Pero el alzheimer no solo trajo cosas buenas, también otras que hicieron más difícil la vida de la doliente, porque desde cierto enero la abuela dejó por completo de tejer sus tapetes de lana o las colchas de retazos con las que alguna vez nos había cobijado a todos, a los muertos y a los vivos.

Curiosamente, nunca se le olvidaron las rancheras que entonaba con tanta gracia: “el tiempo pasa y no te puedo olvidar, te traigo en mi pensamiento constante mi amor, y aunque trato de olvidarte cada día te extraño más, las noches sin ti agrandan mi soledad. A veces he estado a punto de irte a buscar”, dice la canción de Antonio Aguilar que a ella más le gustaba, pero no había nada que hacer porque a los muertos de Charito no había donde ir a buscarlos.

Sí, con canciones mi abuela vencía sus penas, pero sus músicas hacían sentir culpable al abuelo cuando los que oían le decían “que en lugar de casarse tan joven debió haber estudiado canto”. “¿Pero con qué plata?”, respondía Charito y mejor se iba a plantar las matas que fuera como fuera, sin agua, sin abono, crecían al calor de sus tonadas en abundancia y tamaño: yo siempre recordaré las dalias, los lamentos de los claveles rosados que el viento azotaba rompiendo sus pétalos, pero, por sobre todo, las orquídeas moradas que prosperaban como espuma y que la abuela no dejaba cosechar, porque, al igual que le sucedía con las gallinas, no le parecía que hubiera razón para acabar con sus vidas.

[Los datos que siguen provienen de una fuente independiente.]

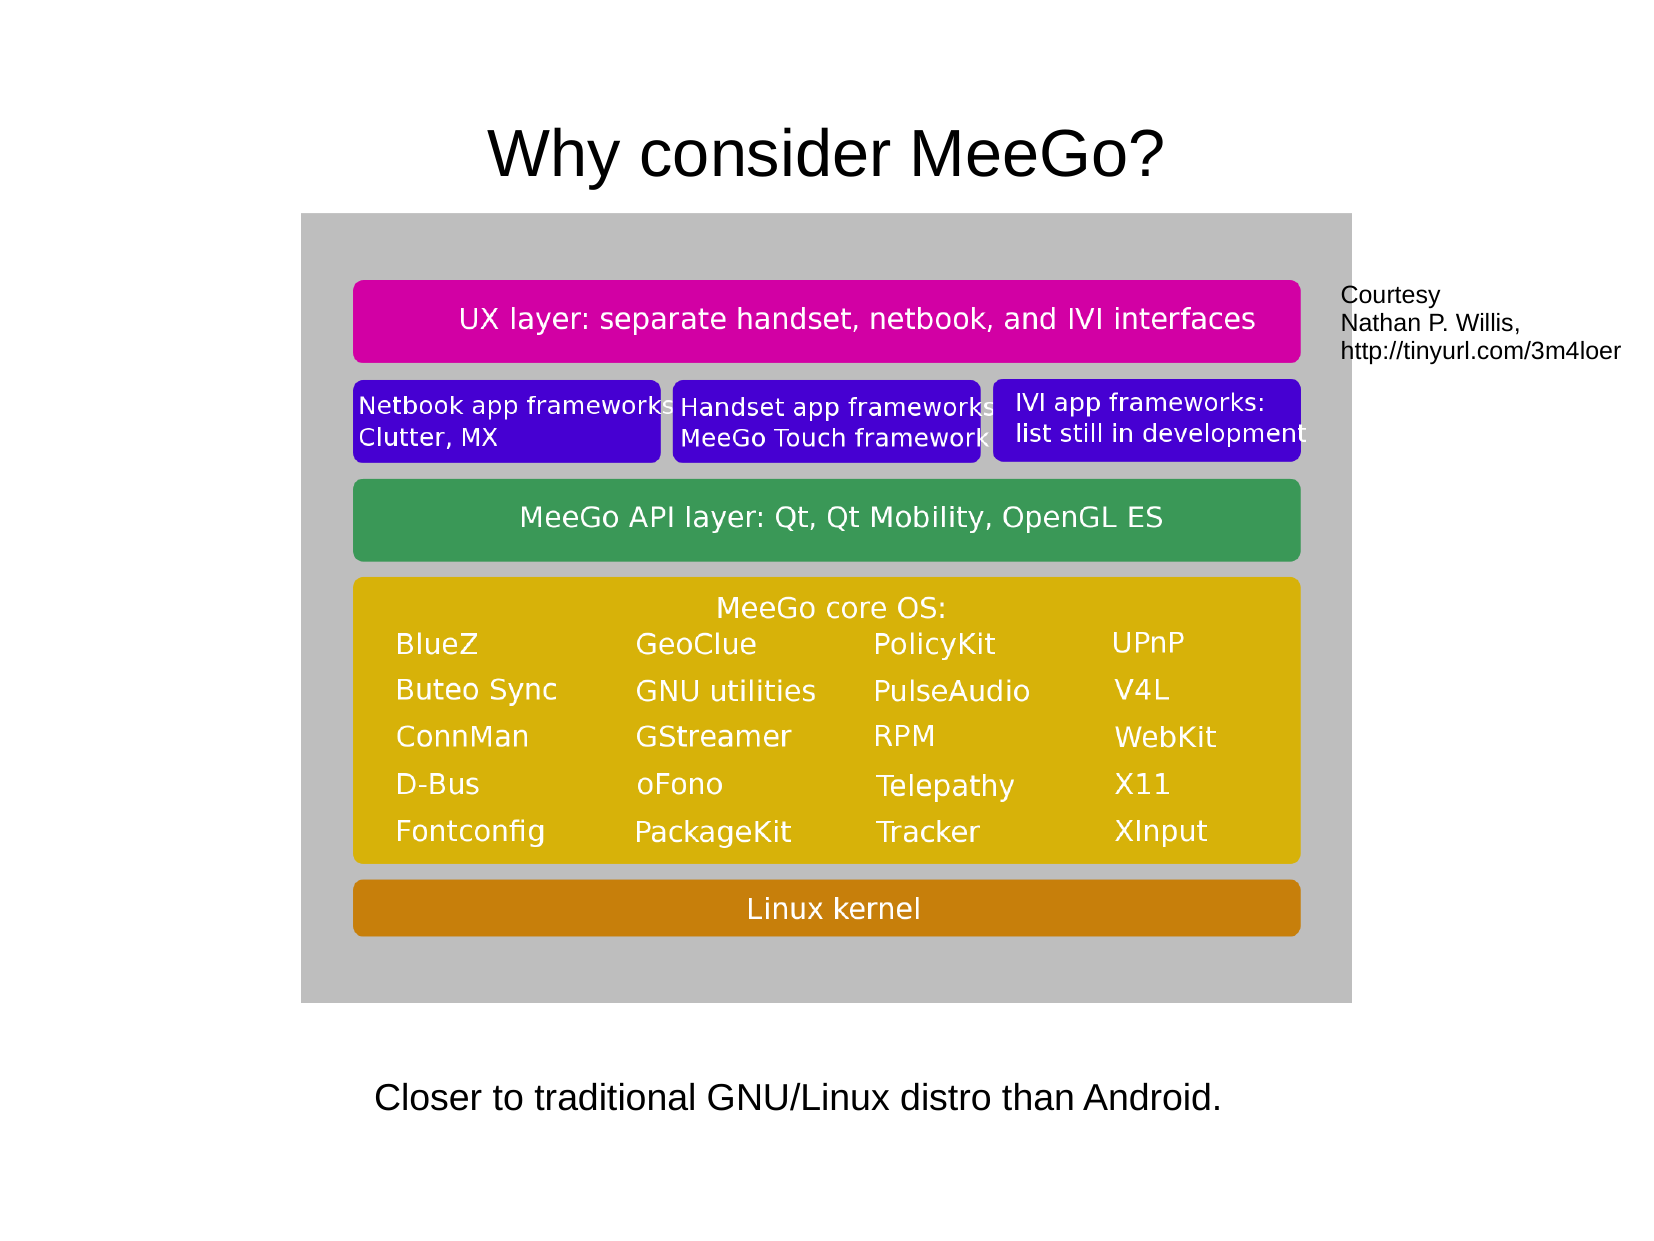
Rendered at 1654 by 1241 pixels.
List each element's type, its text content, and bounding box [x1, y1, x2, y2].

title Why consider MeeGo? [82, 49, 1571, 257]
picture [301, 213, 1352, 1003]
text_box Courtesy Nathan P. Willis, http://tinyurl.com/3m4loer [1325, 273, 1638, 373]
text_box Closer to traditional GNU/Linux distro than Android. [359, 1069, 1292, 1126]
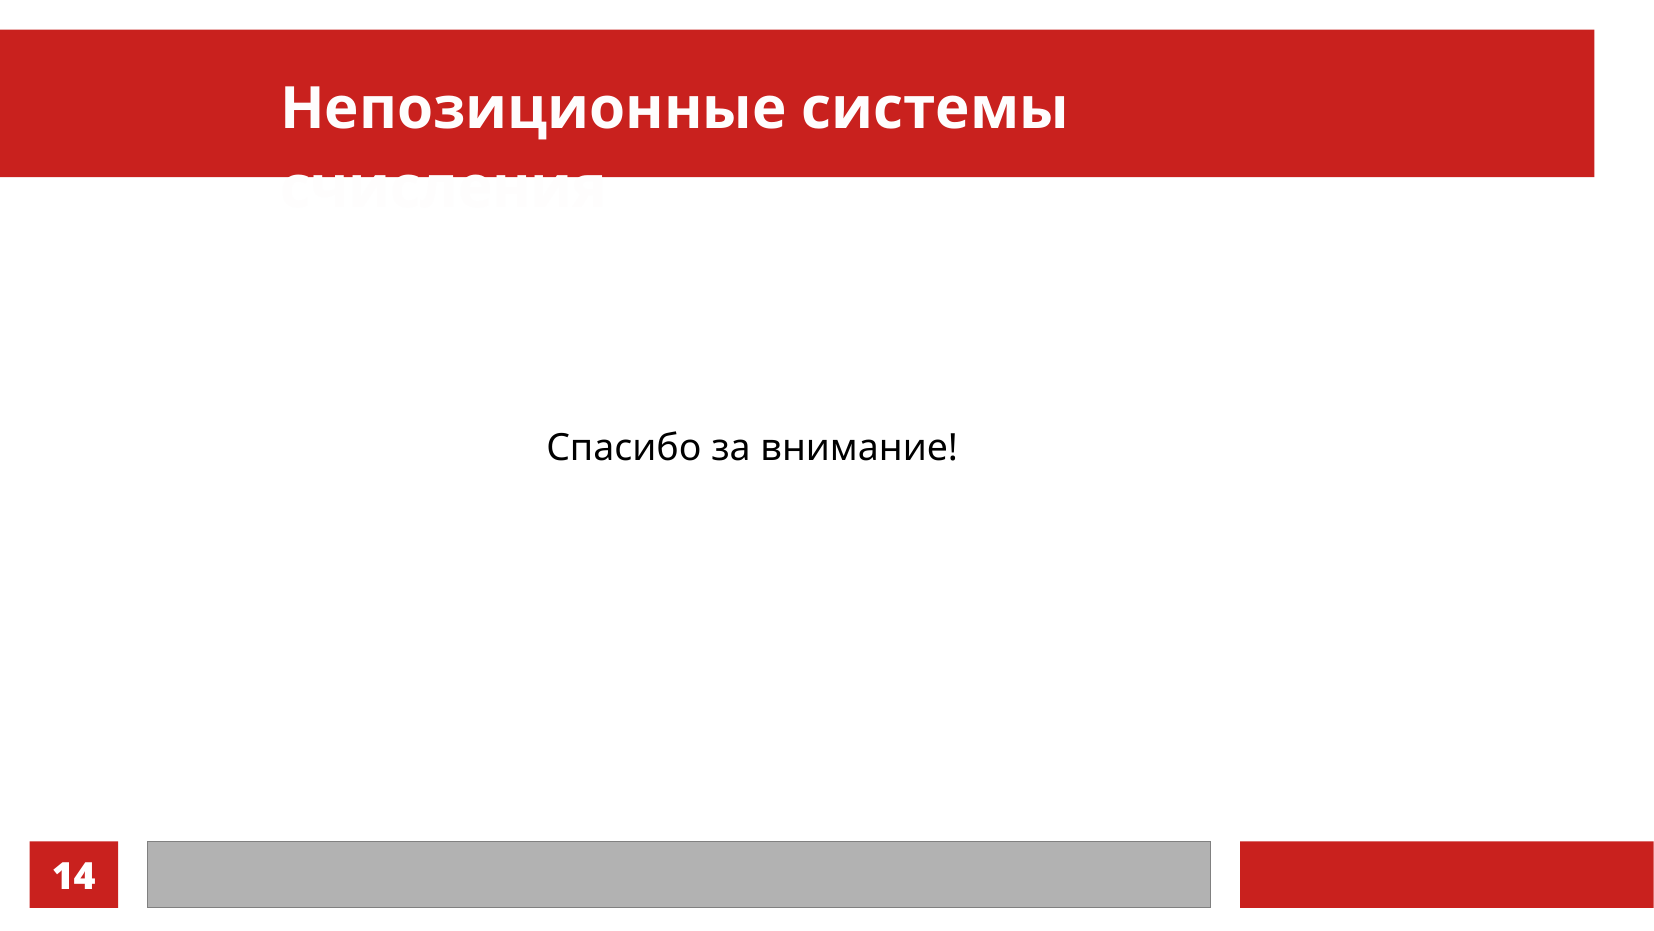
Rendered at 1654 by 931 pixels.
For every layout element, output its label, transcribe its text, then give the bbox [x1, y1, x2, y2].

text_box Спасибо за внимание! [531, 413, 1536, 562]
text_box Непозиционные системы счисления [265, 59, 1268, 148]
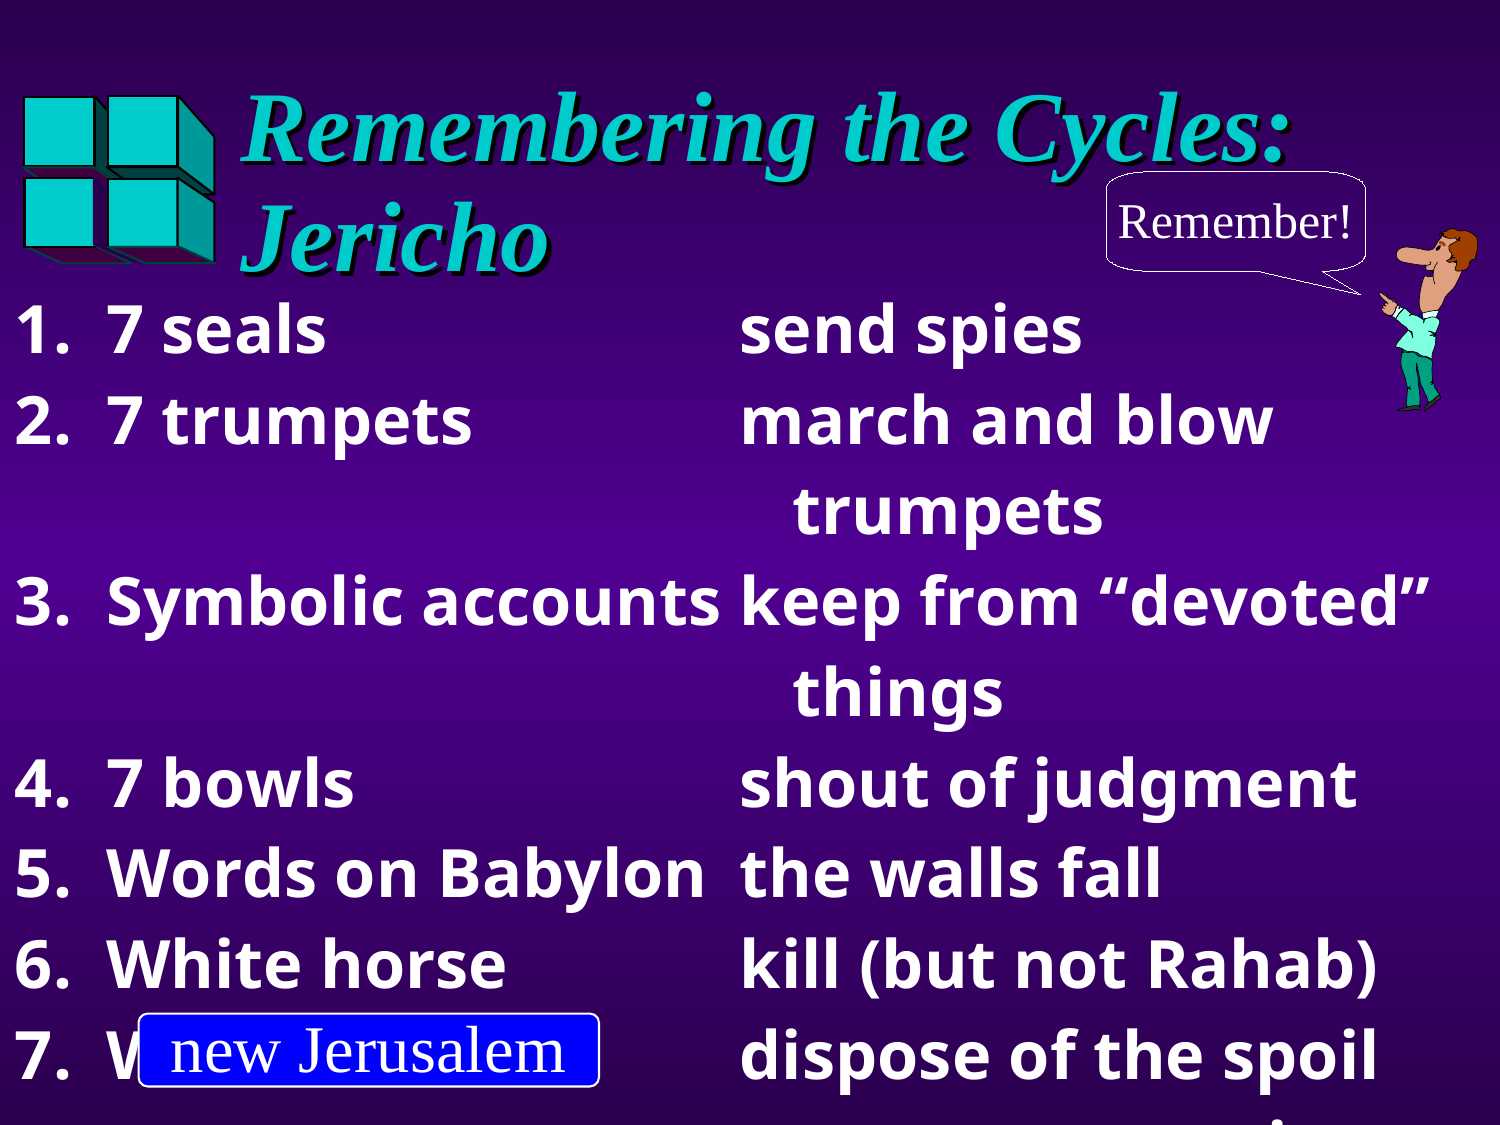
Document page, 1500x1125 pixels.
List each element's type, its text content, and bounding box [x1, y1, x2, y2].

text_box new Jerusalem [138, 1013, 599, 1087]
list send spies march and blow trumpets keep from “devoted” things shout of judgment the walls fall kill (but not Rahab) dispose of the spoil construct new city [725, 275, 1500, 1074]
list 1. 7 seals 2. 7 trumpets 3. Symbolic accounts 4. 7 bowls 5. Words on Babylon 6. White horse 7. White throne [0, 275, 777, 1026]
picture [1375, 224, 1482, 416]
title Remembering the Cycles: Jericho [224, 64, 1388, 275]
text_box Remember! [1106, 171, 1366, 295]
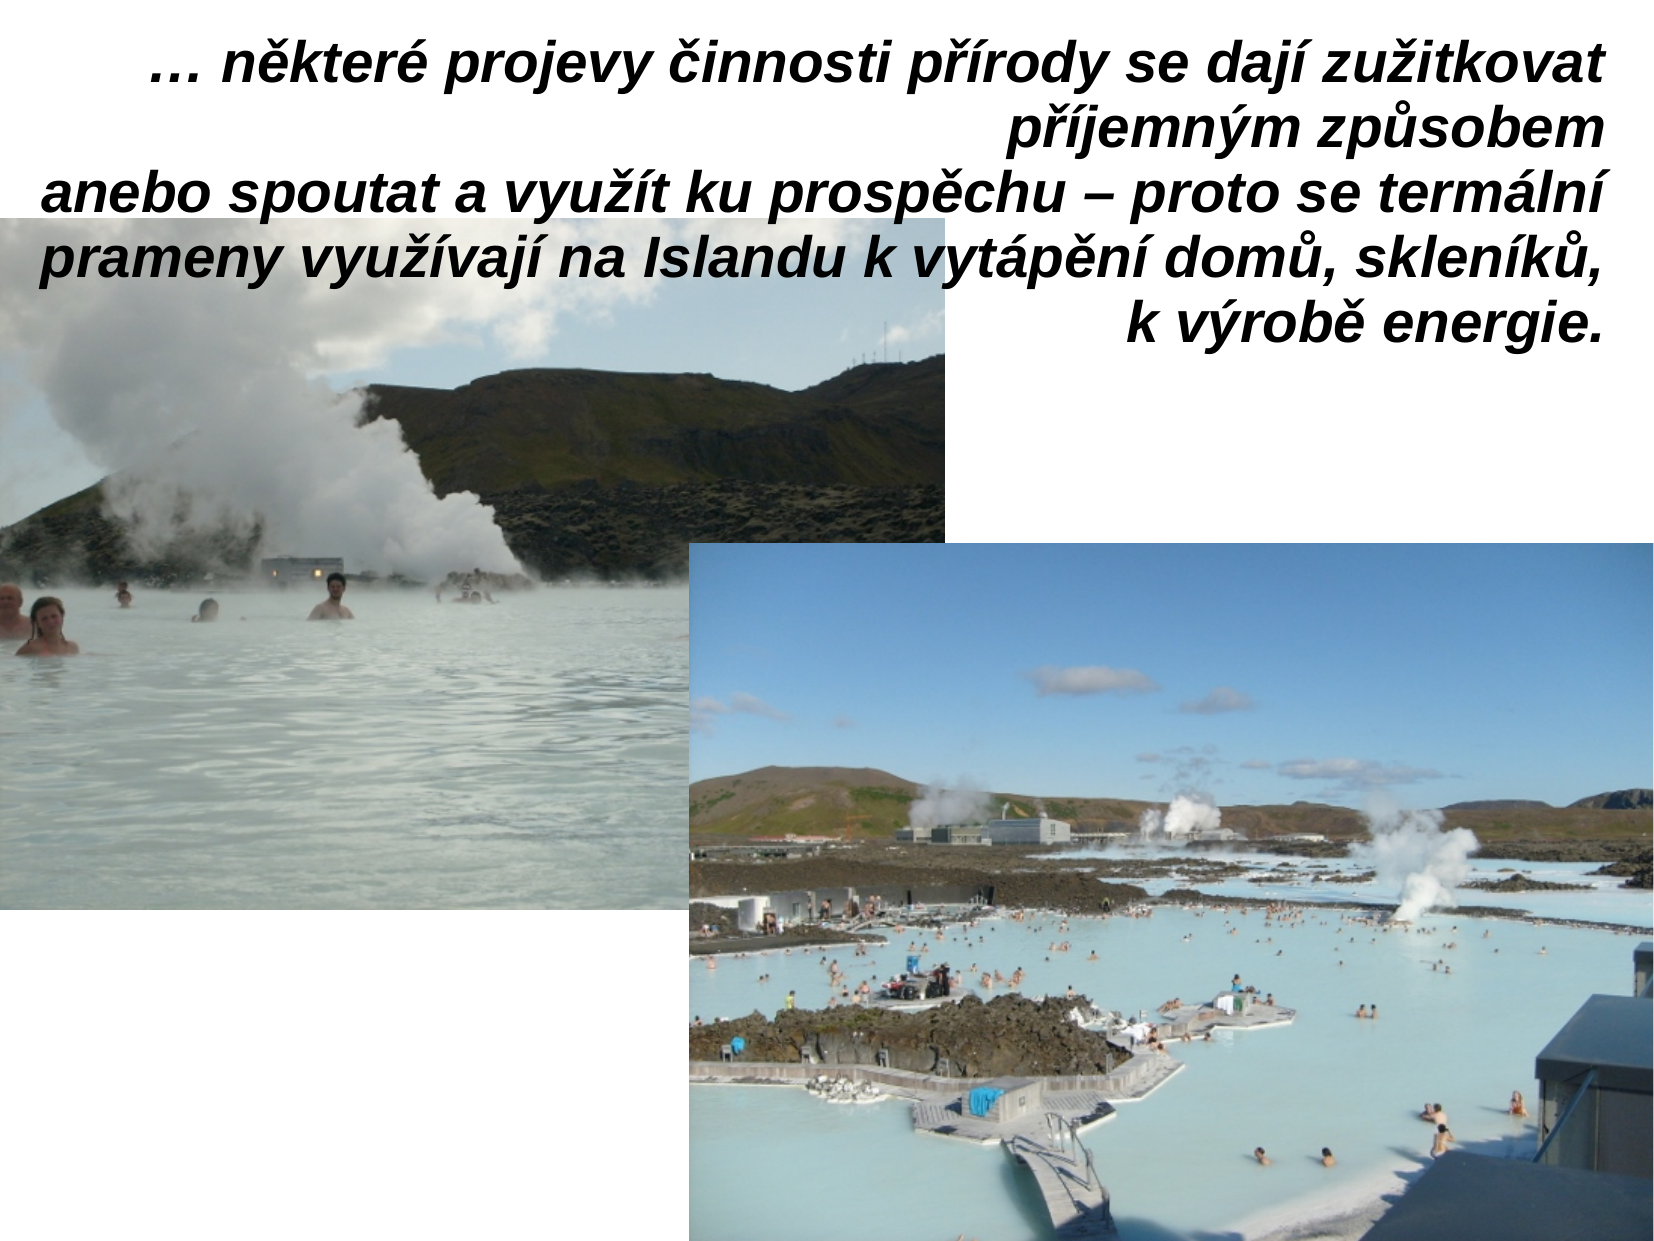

Poco a poco la abuela se fue deteriorando y de la recia mujer de estatura considerable fue emergiendo una viejita arrugada, de cabellos blancos a la que se le notaba el dolor en el rostro, en la mirada, en los hombros curvos que escondían su cabeza como si los dolores infringidos la estuvieran apachurrando. Fue cuando todos supieron que las cartas estaban jugadas y que el destino infalible impondría sus leyes.

Entonces la habitación se convirtió en refugio obligatorio porque un dolor intenso en la rodilla izquierda le impidió el desplazamiento  y cuando alguien la auxiliaba para que se sentara afuera a tomar el sol, ella lo agradecía con un gesto de resignación, pero nada decía, simplemente fijaba su vista, primero, al horizonte como esperando a alguien y, después, y cuando seguramente se cansó de esperar, al piso mientras su cabeza, manos y tronco se mecían de un lado para el otro, como si tuviera frio, o mejor aún, miedo. Pero jamás volvió a sonreír, los violentos que le mataron a sus hijos también le mataron las ganas de vivir.

Finalmente, el 14 de agosto del 2019, la abuela que todo lo había sufrido, en paz y recostada en la cama de un hospital, decidió cerrar los ojos y pasar a mejor vida, decidió irse a alcanzar a su Ovidio que tanta falta le hacía, a su Alexander que se había marchado sin despedirse y a su Luis del alma que últimamente tantas comidas le había dejado servidas.